■ **TEXT PASSAGE**
-- Start --

English Literature and Composition is one of several departments in a typical college or university. The major affords students the opportunity to read and analyze works of poetry, drama and fiction. English departments strive to expose students to a variety of literary genres and analytical approaches while also improving their writing skills.
  1. History

    • As a discipline, the study of English literature and composition is relatively new when compared to mathematics or history. Certainly ancient and modern students read literary works carefully in and out of the classroom, but the formal category of a department emerged in the late nineteenth century. The discipline's central organization, the Modern Language Association, was founded in 1883. Since that time, English departments and professors have specialized to teach students language and literature.

    Purpose of Composition

    • Almost all college students, not just majors, must take some kind of introductory composition class, usually in their first year. The purpose of the composition class is to train students how to write at the college level and how to craft persuasive, organized and grammatically correct papers. Because nearly all disciplines require some degree of writing, making the composition course central to an incoming student's experience, the number of instructors teaching and studying English composition has grown considerably. Courses typically consist of writing a number of short essays, usually producing several drafts of each, and practicing different types of assignments, such as the research essay.

    Literary Survey

    • The literary survey is designed to give students a broad understanding of English literary history. Courses may cover large periods of time, say from Anglo Saxon England to the eighteenth century Romantics, and are usually taught with the help of a large anthology. Surveys propose to expose students generally to the movement of literary history, not always progressive or smooth, as a way of giving students another lens to understand history, culture and art. Instructors hope that survey courses will help students find a period or style they later will explore in depth.

    Formal Concerns

    • Some professors of English literature continue to teach formal methods of literary analysis. Formalist approaches analyze poetic meter and form, generic categories and their history, numerology and other symbolic patterns within literary language, while recognizing rhetorical forms, such as irony, allegory or mimesis. Although courses in formal analysis are often neglected and ridiculed as dull and old-fashioned, students of English literature gain considerable insight when recognizing deliberate patterns in poetic language or rhetorical strategies to persuade audiences, methods still at work in any political contest.

    Cultural and Theoretical Approaches

    • While some English professors see the poem or novel as a work of art to be evaluated solely on its own terms, other professors study the work of literature in relation to its cultural moment or how it demonstrates certain theoretical frameworks. Marxists, feminists, historicist critics, to name a few, teach literary texts as examples of particular ideologies. This approach understands literature less as an independent object and more as a part of a larger cultural system from which it was born and to which it contributes. It is not enough, for example, to read a novel and annotate the allusions to the Bible or classical poetry; rather, it is more satisfying to see how the novel reflects the condition of women or how it challenges the period's racial stereotypes.

-- End --

■ **GIVEN TASK**
In the text on English literature and composition, what year was the Modern Language Association founded?

■ **RECORDED INFORMATION**
-- Start --

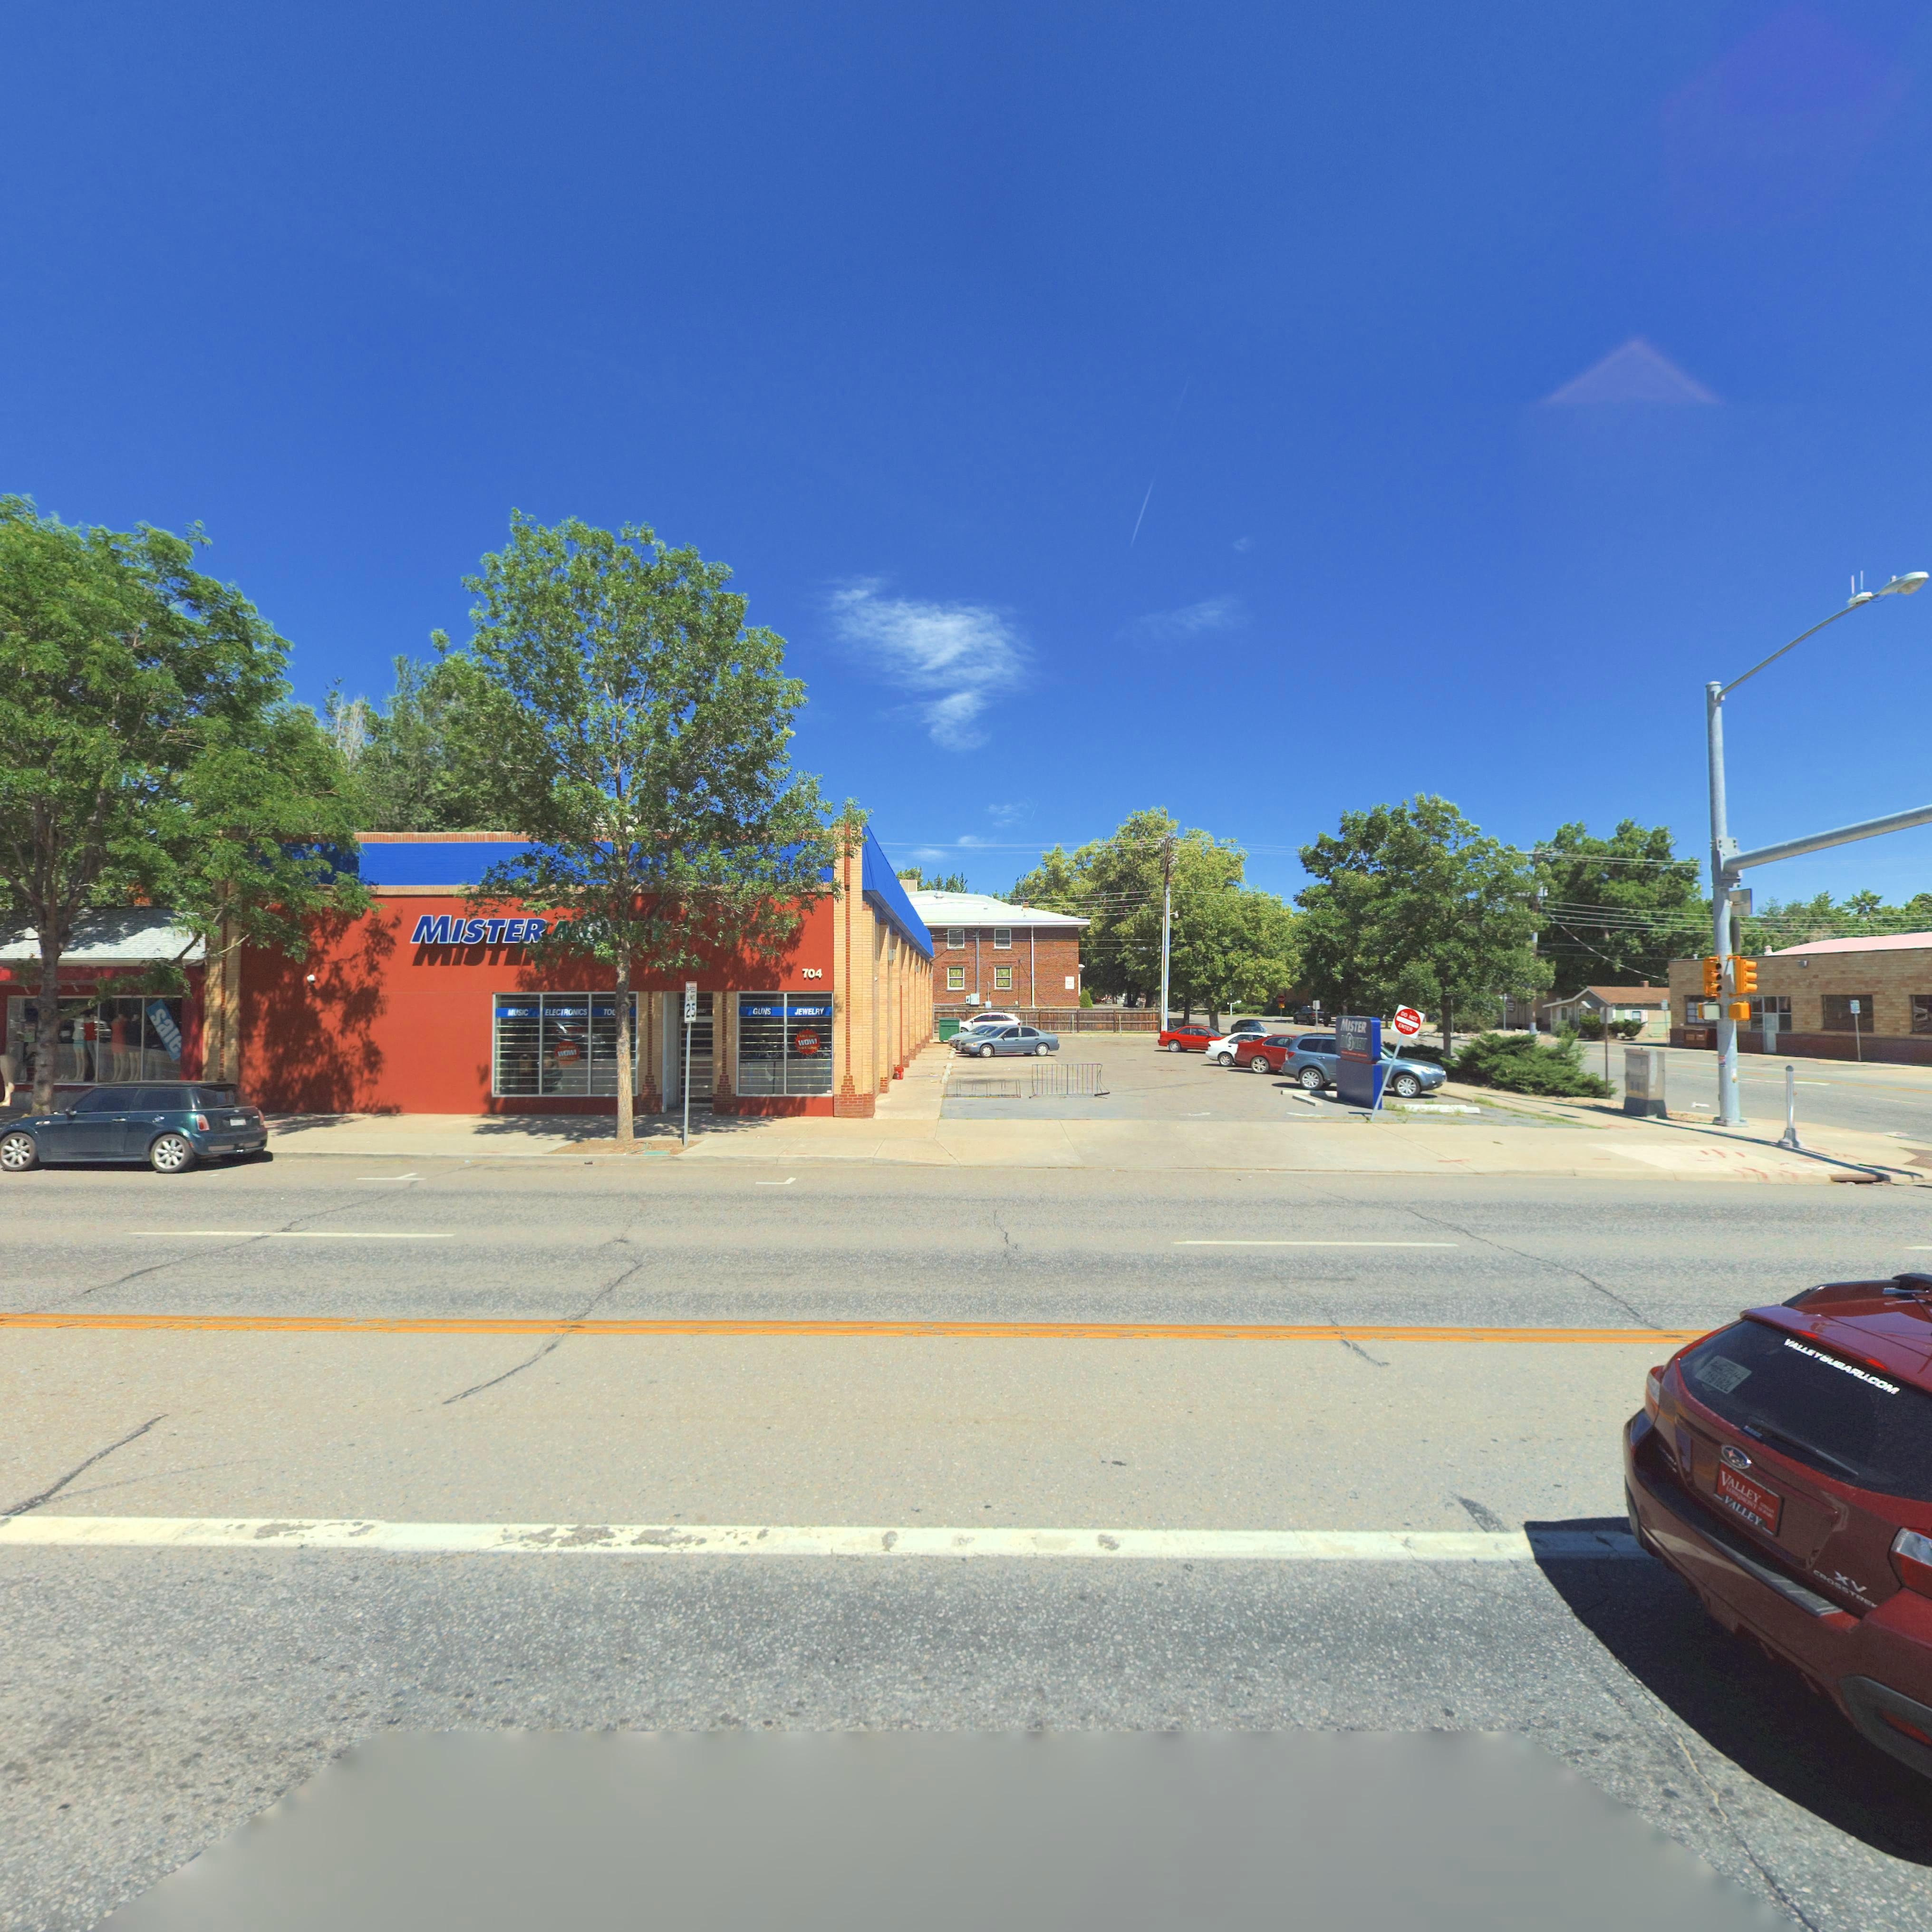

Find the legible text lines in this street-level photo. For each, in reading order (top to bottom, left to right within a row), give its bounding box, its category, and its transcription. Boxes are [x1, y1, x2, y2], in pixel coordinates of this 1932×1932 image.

-- End --

■ **REPLY**
1883